"Quero mostrar o que os olhos não captam", explica Naomi Kawase

Na competição do festival com "Hanezu", diretora japonesa é tema de retrospectiva no Brasil e viaja na sequência para o país

Mariane Morisawa, enviada especial a Cannes |

AFP
Naomi Kawase: "homens podem ser quebrados pelas menores coisas; as mulheres nunca se despedaçam"
Prestes a desembarcar no Rio de Janeiro, onde será tema de retrospectiva no Centro Cultural Banco do Brasil, a cineasta Naomi Kawase, que participa da competição do Festival de Cannes 2011 com “Hanezu” , disse que está cheia de expectativa.

“Quero encontrar brasileiros de todos os tipos, não só os descendentes de japoneses. De um tempo para cá, meus filmes têm tido uma recepção boa naquela parte do mundo e estou curiosa em saber por quê. Talvez seja pela relação com a natureza”, afirmou em entrevista de que o iG participou.

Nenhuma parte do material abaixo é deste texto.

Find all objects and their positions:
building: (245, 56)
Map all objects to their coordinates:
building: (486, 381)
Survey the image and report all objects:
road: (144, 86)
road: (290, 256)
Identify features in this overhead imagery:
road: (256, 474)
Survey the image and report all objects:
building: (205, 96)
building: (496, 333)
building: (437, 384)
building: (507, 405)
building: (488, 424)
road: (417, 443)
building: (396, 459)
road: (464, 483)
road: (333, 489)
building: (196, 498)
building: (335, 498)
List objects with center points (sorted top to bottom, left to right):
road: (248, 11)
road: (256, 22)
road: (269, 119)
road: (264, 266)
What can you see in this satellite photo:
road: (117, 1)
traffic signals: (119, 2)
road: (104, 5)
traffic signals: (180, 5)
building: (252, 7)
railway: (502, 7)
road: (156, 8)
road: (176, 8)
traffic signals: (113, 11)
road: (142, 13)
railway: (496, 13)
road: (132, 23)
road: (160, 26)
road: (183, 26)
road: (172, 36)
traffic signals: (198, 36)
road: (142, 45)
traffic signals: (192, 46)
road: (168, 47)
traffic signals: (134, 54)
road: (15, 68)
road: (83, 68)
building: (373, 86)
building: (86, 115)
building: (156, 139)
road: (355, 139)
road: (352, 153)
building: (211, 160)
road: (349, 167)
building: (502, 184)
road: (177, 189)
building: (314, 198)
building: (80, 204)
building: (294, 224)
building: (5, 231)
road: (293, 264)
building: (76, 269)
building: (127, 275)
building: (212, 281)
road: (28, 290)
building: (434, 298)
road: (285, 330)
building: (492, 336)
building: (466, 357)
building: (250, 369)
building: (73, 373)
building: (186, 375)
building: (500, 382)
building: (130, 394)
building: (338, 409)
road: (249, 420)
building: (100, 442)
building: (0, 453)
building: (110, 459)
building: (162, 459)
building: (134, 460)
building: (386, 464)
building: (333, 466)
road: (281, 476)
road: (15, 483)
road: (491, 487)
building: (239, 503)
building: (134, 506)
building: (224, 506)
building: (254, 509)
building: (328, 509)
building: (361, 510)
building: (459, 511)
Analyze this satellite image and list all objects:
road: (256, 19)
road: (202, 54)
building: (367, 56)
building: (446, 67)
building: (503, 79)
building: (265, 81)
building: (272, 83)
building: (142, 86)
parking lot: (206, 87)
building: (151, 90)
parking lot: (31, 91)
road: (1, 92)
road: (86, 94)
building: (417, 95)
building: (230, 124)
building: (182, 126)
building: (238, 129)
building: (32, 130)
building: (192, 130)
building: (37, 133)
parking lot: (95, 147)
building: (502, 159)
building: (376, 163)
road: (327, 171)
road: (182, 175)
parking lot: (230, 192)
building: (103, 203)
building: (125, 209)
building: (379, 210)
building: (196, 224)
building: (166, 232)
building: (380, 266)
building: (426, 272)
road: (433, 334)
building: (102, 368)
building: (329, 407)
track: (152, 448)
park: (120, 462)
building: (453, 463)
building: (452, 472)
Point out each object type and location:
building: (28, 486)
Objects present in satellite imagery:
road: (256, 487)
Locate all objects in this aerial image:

iG: O que acha de estar sendo comemorado o recorde de quatro filmes de diretoras entre os 20 da competição?
Naomi Kawase: Sempre quem me pergunta isso é uma mulher. Suponho que, como mulher, a jornalista tenha enfrentado suas dificuldades e tenha curiosidade de saber como é em outros campos. Para mim, homens e mulheres funcionam diferente. As mulheres não são contra os homens, são apenas diferentes. As mulheres têm mais atenção aos detalhes e são mais fortes espiritualmente, enquanto os homens decidem, mas não vêm os detalhes, e são frágeis espiritualmente. Os homens podem ser quebrados pelas menores coisas. As mulheres nunca se despedaçam. Há uma diferença, não uma oposição.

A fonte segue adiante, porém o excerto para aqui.